__EXERCISE INSTRUCTIONS__. Output nothing but the lines from the first line of the listing below through the line containing "nose: (266, 242)", printed exactly and free of pictures.

__TASK INPUTS__.
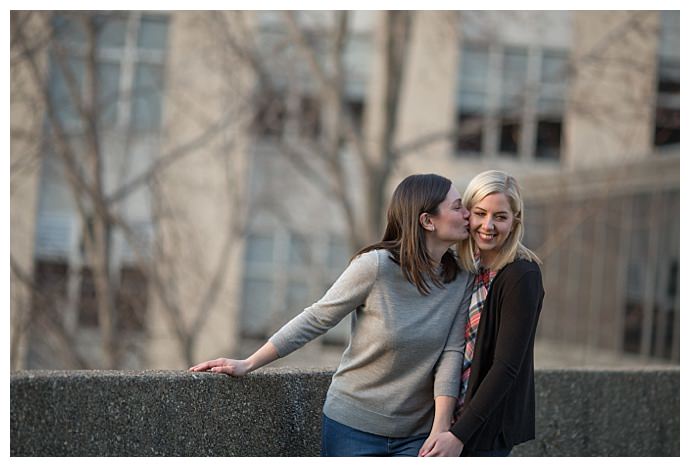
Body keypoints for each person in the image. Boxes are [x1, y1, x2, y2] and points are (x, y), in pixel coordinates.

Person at [190, 173, 474, 457]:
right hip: (353, 427)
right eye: (458, 207)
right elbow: (317, 318)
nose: (467, 214)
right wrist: (249, 363)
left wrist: (440, 428)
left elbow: (451, 352)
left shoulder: (461, 277)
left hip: (417, 434)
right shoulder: (376, 267)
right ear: (427, 221)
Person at [419, 169, 544, 457]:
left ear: (515, 222)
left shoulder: (521, 275)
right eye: (480, 213)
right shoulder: (465, 268)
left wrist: (459, 435)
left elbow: (506, 367)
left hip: (483, 430)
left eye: (500, 216)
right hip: (444, 420)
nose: (488, 225)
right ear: (467, 215)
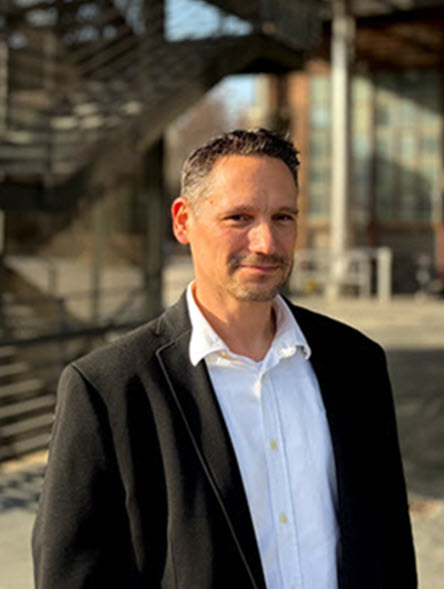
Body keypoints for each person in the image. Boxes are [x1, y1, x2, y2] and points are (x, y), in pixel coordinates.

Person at [32, 129, 417, 589]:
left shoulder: (357, 365)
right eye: (239, 217)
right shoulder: (109, 389)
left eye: (283, 217)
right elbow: (73, 576)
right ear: (183, 221)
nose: (266, 242)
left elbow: (391, 549)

__RESPONSE TO THIS EXERCISE__.
Body keypoints for each person in the image. Boxes are [x1, y1, x2, y2] and points are (x, y), in pixel coordinates.

Person at [190, 173, 474, 457]:
right hip: (353, 427)
right eye: (458, 207)
right elbow: (317, 318)
nose: (467, 214)
right wrist: (249, 363)
left wrist: (440, 428)
left elbow: (451, 352)
left shoulder: (461, 277)
left hip: (417, 434)
right shoulder: (376, 267)
right ear: (427, 221)
Person at [419, 169, 544, 457]:
left ear: (515, 222)
left shoulder: (521, 275)
right eye: (480, 213)
right shoulder: (465, 268)
left wrist: (459, 435)
left elbow: (506, 367)
left hip: (483, 430)
left eye: (500, 216)
right hip: (444, 420)
nose: (488, 225)
right ear: (467, 215)
Body keypoints for each person in the image. Boxes are [x1, y1, x2, y2] and points are (x, y), in pixel coordinates.

Person at [32, 129, 417, 589]:
left shoulder: (357, 365)
right eye: (239, 217)
right shoulder: (109, 389)
left eye: (283, 217)
right elbow: (73, 576)
right ear: (183, 221)
nose: (266, 242)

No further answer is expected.